Algumas das hemoglobinas variantes de populações humanas causam doenças hereditárias sérias ou mesmo fatais em indivíduos homozigotos para os genes mutantes. Outras são tão raras que aparecem apenas em heterozigotos que têm saúde normal. Contudo, comparações entre hemoglobinas de animais diferentes mostram que quanto menos aparentados tais animais o forem mais elas diferem quanto à substituição de aminoácidos. Evidentemente, algumas mudanças mutacionais que afetam hemoglobinas foram fixadas no transcurso da evolução. Por exemplo, a cadeia alfa humana difere em apenas 1 aminoácido da cadeia alfa do gorila, 17 do boi, 18 do cavalo, 25 do coelho e 71 da carpa. Tais diferenças surgiram com toda certeza não por meio de mutações únicas, mas pela acumulação gradual de mutações, das quais uma grande maioria por meio de substituições de aminoácidos. O acúmulo de mutações pode transformar um gene codificador de hemoglobina em outro que codifique qualquer característica? A mioglobina é uma proteína cuja função é armazenar oxigênio nos músculos. É uma única cadeia molecular de 153 aminoácidos. A mioglobina da baleia difere respectivamente em 115 e 117 aminoácidos das cadeias alfa e beta da hemoglobina humana. Os genes da hemoglobina e da mioglobina descendem do mesmo gene ancestral, o qual sofreu duplicação em nossos ancestrais muito remotos e desde então se diferenciou por meio do acúmulo de mutações.

Todos os genes de todos os organismos podem ser produtos de evolução divergente a partir da entidade primeva autoduplicadora que surgiu da natureza inorgânica há cerca de 3 bilhões de anos. Quimicamente, as mutações que foram acontecendo nessa entidade e seus descendentes eram erros de no processo de cópia, acidentes, acasos. A vasta maioria desses erros era desvantajoso, porque eram contrários à propagação e multiplicação de seus portadores.  As mutações retidas e que resultaram em divergência dos descendentes do gene primordial foram as “bem” sucedidas ou pelo menos “neutras” com respeito à sobrevivência e reprodução. Um gene é uma macromolécula e também um sistema orgânico que carrega em si bilhões de anos de história evolutiva. O repertório mutacional de um gene é devido à sua estrutura e, deste modo, de bilhões de anos de evolução. Por isso, o papel do acaso é limitado tanto em nível da origem de mutações quanto de sua fixação ou perda na população.

Mutações são ambíguas do ponto de vista adaptativo. Uma mutação surge independentemente que vá ou não ser útil para o organismo portador. Deste modo não é surpresa que a maioria das mutações sejam deletérias, letais ou no mínimo neutras. Mutações benéficas são uma pequena minoria. Este fato contradiz terminantemente todas as teorias de evolução autogênicas, ortogênicas, lamarckeana e neolamarckeana. Estas teorias tinham que assumir que de um modo ou outro a matéria viva reage a seus ambientes por meio de mudanças genéticas intencionais. Esta afirmativa é implícita e explicitamente vitalista e, indo mais diretamente ao ponto, foi desmentida por meio de numerosas mutações observadas em todos os tipos de organismos.

Outra crença equivocada é a que supõe que cada tipo e velocidade de mudanças evolutivas sejam determinadas pela freqüência com que as mutações ocorrem. Apesar de ter sido mostrado repetidamente que isto é um equívoco, essa concepção errônea se repete até mesmo na literatura recente. O processo mutacional não é sinônimo de evolução, ele apenas proporciona as variações necessárias para que as mudanças evolutivas ocorram. Sem a ocorrência de mutações o processo evolutivo seria interrompido. Porém, mutações ocorrem em todos os organismos. Populações naturais, particularmente as de organismos que se reproduzem sexuadamente, contém material mutacionais armazenado. Falta de material mutacional é provavelmente rara. Aquilo que é construído a partir desse material, além da velocidade com que esta construção ocorre, depende de outros fatores. O principal deles é a seleção natural.

--- --- ---

■ PARA TRABALHAR
1. Responda com base no texto sobre mutações:
(a) Em quantos aminoácidos a cadeia alfa humana difere da cadeia alfa do cavalo?
(b) De quantos aminoácidos é formada a cadeia molecular da mioglobina?
(c) Segundo o texto, qual é o principal dos outros fatores de que depende aquilo que é construído a partir do material mutacional?
2. Duplique o trecho do texto sobre mutações que começa em "Outra crença equivocada" e segue até "a seleção natural.".
As linhas não têm nenhum papel nestas tarefas.

--- --- ---

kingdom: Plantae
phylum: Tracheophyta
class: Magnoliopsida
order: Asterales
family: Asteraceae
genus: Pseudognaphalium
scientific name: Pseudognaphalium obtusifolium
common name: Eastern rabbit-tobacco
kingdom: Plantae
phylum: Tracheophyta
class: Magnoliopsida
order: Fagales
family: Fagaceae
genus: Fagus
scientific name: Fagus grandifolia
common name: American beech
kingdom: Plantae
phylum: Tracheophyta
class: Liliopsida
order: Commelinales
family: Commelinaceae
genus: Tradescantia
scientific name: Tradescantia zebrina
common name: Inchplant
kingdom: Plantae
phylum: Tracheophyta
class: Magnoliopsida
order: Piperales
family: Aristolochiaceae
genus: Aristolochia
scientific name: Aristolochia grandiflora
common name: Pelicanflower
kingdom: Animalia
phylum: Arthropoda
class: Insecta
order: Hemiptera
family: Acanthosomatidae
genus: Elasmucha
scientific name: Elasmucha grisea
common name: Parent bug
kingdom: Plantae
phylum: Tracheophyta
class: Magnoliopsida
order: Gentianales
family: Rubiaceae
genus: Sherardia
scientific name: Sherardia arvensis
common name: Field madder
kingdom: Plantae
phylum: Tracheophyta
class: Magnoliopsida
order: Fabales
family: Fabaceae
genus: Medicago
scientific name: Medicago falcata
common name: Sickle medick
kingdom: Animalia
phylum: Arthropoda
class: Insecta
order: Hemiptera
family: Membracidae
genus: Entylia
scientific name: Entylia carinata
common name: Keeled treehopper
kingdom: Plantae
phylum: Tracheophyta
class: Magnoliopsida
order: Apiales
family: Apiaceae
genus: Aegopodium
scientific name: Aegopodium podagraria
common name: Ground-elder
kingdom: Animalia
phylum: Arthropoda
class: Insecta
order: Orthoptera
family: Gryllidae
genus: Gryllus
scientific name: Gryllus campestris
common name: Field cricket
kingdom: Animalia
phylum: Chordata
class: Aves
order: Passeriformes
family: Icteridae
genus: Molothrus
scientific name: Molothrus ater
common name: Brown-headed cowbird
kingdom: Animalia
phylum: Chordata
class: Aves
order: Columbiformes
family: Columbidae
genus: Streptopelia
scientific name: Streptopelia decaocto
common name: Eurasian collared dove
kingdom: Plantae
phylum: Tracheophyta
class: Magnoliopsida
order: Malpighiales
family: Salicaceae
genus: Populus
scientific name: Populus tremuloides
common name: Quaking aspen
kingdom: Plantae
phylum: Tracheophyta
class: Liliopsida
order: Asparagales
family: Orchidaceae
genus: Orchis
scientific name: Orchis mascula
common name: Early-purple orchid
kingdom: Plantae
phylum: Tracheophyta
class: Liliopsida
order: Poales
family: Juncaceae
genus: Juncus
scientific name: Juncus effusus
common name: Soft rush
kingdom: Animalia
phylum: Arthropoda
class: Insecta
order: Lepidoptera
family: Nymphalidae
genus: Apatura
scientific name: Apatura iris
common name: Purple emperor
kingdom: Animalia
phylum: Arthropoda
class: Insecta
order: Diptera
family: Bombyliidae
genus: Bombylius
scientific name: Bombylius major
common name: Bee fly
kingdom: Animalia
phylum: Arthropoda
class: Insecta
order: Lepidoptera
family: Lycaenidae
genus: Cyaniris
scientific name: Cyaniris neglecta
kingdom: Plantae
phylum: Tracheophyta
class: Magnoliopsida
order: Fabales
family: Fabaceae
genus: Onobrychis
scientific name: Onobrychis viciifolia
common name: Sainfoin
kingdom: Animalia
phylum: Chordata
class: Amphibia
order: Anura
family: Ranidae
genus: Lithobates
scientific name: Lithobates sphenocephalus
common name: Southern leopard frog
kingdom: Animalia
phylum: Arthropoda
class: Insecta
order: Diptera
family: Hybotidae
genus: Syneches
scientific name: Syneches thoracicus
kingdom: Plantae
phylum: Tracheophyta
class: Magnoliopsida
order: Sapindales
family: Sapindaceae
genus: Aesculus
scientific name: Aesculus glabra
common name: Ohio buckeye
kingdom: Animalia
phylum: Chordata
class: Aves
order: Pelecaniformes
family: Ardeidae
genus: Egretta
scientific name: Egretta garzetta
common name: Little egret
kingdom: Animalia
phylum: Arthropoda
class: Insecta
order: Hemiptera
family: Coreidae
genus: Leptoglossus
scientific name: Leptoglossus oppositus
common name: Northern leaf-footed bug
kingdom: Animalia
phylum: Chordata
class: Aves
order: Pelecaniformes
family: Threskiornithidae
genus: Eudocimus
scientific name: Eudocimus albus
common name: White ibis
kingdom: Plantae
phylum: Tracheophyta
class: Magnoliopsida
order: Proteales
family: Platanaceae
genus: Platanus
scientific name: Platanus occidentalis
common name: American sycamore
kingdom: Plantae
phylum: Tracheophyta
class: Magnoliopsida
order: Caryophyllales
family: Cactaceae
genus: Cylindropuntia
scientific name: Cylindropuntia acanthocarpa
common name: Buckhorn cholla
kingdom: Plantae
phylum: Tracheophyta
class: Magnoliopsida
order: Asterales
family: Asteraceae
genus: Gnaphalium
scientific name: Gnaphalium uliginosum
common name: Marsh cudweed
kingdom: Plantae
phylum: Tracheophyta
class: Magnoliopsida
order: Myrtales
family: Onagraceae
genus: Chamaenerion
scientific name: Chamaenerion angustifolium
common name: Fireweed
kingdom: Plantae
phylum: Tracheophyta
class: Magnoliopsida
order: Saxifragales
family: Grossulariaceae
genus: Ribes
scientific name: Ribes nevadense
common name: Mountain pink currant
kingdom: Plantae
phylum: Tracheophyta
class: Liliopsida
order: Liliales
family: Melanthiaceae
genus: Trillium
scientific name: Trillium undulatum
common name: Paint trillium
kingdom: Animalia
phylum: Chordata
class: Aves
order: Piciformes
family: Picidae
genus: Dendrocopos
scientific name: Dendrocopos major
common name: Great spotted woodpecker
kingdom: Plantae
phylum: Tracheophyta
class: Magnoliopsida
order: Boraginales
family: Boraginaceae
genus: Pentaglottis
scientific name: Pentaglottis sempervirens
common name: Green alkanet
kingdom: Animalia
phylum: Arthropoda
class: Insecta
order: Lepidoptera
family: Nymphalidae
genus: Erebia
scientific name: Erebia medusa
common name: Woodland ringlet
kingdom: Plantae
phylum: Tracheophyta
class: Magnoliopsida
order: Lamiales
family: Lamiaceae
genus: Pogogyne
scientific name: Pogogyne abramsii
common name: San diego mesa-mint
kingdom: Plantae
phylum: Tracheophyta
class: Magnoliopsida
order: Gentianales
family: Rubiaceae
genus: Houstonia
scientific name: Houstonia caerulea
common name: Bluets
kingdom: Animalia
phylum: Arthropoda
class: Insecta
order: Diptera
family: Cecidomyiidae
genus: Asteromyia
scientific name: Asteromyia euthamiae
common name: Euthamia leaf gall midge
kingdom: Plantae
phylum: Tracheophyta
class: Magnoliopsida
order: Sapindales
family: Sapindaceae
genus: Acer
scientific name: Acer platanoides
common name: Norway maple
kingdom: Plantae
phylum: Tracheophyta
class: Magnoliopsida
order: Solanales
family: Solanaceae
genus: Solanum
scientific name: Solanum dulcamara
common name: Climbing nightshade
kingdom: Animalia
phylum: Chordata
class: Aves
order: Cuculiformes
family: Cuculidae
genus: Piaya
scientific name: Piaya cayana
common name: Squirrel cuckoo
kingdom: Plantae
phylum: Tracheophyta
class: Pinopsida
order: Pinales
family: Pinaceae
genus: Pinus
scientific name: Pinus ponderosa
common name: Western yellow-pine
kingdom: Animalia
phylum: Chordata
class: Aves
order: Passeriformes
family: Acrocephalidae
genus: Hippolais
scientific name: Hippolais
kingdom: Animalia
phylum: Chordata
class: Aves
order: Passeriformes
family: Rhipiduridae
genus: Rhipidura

--- --- ---

■ SOLUÇÕES
1.
(a) Em 18 aminoácidos.
(b) De 153 aminoácidos.
(c) A seleção natural.

2.
Outra crença equivocada é a que supõe que cada tipo e velocidade de mudanças evolutivas sejam determinadas pela freqüência com que as mutações ocorrem. Apesar de ter sido mostrado repetidamente que isto é um equívoco, essa concepção errônea se repete até mesmo na literatura recente. O processo mutacional não é sinônimo de evolução, ele apenas proporciona as variações necessárias para que as mudanças evolutivas ocorram. Sem a ocorrência de mutações o processo evolutivo seria interrompido. Porém, mutações ocorrem em todos os organismos. Populações naturais, particularmente as de organismos que se reproduzem sexuadamente, contém material mutacionais armazenado. Falta de material mutacional é provavelmente rara. Aquilo que é construído a partir desse material, além da velocidade com que esta construção ocorre, depende de outros fatores. O principal deles é a seleção natural.